La primatologie à l’honneur à Neuchâtel

Communiqué de presse

Des primatologues de Lyon, Zurich et Neuchâtel se réuniront du 9 au 11 septembre au Muséum d’histoire naturelle de Neuchâtel. Coorganisé par cette institution et l’Université de Neuchâtel, ce colloque constituera le volet scientifique de l’exposition PRIMATES visible au Muséum jusqu’au 20 septembre. 

A l’Université de Neuchâtel (UniNE), le Laboratoire de cognition comparée dirigé par Klaus Zuberbühler s’est depuis plusieurs décennies spécialisé dans l’origine biologique du langage, un domaine dont les primates sont des protagonistes de choix. Durant le colloque de trois jours, quatre recherches de l’UniNE seront présentées à ce sujet. 

Acoustique et vocalisations

La première concerne l’influence du braconnage sur les singes vivant dans la forêt tropicale du parc national de Taï, en Côte d’Ivoire. Pour l’étudier, Bastien Gosse s’est appuyé sur un réseau de suivi acoustique passif, via des enregistreurs de bruit dissimulés dans la nature, afin de comparer des zones soumises à différentes pressions de braconnage. Le chercheur a analysé à la fois les paysages sonores de la forêt et les vocalisations de plusieurs espèces de primates. 

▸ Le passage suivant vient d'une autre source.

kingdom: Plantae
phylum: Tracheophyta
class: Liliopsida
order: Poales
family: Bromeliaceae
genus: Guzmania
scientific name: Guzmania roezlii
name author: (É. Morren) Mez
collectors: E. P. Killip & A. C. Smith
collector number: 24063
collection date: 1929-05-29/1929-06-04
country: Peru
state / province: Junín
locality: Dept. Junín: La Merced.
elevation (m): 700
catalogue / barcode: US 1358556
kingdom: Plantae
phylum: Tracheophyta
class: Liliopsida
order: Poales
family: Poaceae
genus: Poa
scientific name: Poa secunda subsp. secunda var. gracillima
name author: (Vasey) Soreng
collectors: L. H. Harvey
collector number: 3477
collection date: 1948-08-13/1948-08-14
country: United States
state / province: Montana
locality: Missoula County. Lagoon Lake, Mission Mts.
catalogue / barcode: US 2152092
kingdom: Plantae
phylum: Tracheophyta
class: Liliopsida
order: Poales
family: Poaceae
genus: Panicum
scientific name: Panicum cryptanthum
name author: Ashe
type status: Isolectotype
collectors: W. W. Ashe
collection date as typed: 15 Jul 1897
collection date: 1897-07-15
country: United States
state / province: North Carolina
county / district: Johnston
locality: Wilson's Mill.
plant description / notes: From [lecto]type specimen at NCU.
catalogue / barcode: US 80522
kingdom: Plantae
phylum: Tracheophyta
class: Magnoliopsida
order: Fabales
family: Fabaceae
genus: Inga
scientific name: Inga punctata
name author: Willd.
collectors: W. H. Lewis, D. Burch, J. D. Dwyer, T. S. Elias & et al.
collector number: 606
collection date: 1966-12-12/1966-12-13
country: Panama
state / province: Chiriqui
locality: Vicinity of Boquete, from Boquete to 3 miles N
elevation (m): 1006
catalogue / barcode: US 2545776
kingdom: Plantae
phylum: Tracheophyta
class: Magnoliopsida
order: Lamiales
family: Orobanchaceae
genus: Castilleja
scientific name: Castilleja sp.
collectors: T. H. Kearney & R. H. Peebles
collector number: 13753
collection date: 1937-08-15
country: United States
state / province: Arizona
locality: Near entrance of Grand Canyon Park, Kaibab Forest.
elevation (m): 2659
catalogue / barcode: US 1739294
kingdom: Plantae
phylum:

La deuxième présentation a trait aux vocalisations des primates non humains, qui, contrairement à notre espèce, disposent de peu de contrôle volontaire sur leur production vocale. Ils sont donc limités à des signaux de communication relativement rigides. Léo Perrier se demande quelles parties des vocalisations des primates ont été les plus susceptibles de se diversifier au cours de l’évolution, de manière à permettre l’émergence de la parole.

Ecran tactile

Quant à Sarah Brocard, elle s’est intéressée à la perception d’événements mettant en scène deux protagonistes qui interagissent entre eux ou avec un objet. Les sujets, singes ou humains, à qui on montrait ces scènes en vidéo, devaient désigner sur un écran tactile les différents éléments de l’événement dans l’ordre de leur choix. L’idée est de voir s’il existe un ordre universel, quelles que soient les espèces, dans lequel les différents éléments de la scène sont représentés.

La dernière présentation s’intéresse aux heures nocturnes de la vie des chimpanzés, au moment où ils regagnent leurs nids perchés sur des arbres. Noémie Freymond relatera avoir observé différents comportements sociaux et sexuels, des résultats qui montrent que la nuit joue un rôle important, longtemps négligé, dans la vie des chimpanzés.

Ces quatre travaux s’inscrivent dans le NCCR Evolving Language, un pôle de recherche national dont la codirection est assurée par les universités de Genève, de Zurich et de Neuchâtel.

 

Des événements grand public

Le grand public est aussi invité à assister à trois conférences qui lui sont destinées et qui clôturent l’exposition PRIMATES.

Mercredi 9 septembre à 18h30, le primatologue américain, Robert Seyfarth, présentera en anglais ses travaux sur les comportements sociaux des grands singes.

Jeudi 10 septembre à 18h30, Sabrina Krief, du Muséum de Paris, parlera en français de l’automédication chez les primates.

Mercredi 16 septembre à 12h30, Emilie Genty, de l’Université de Neuchâtel, abordera la question de la gestuelle des grands singes et des origines du langage humain. Une conférence spécialement destinée aux familles.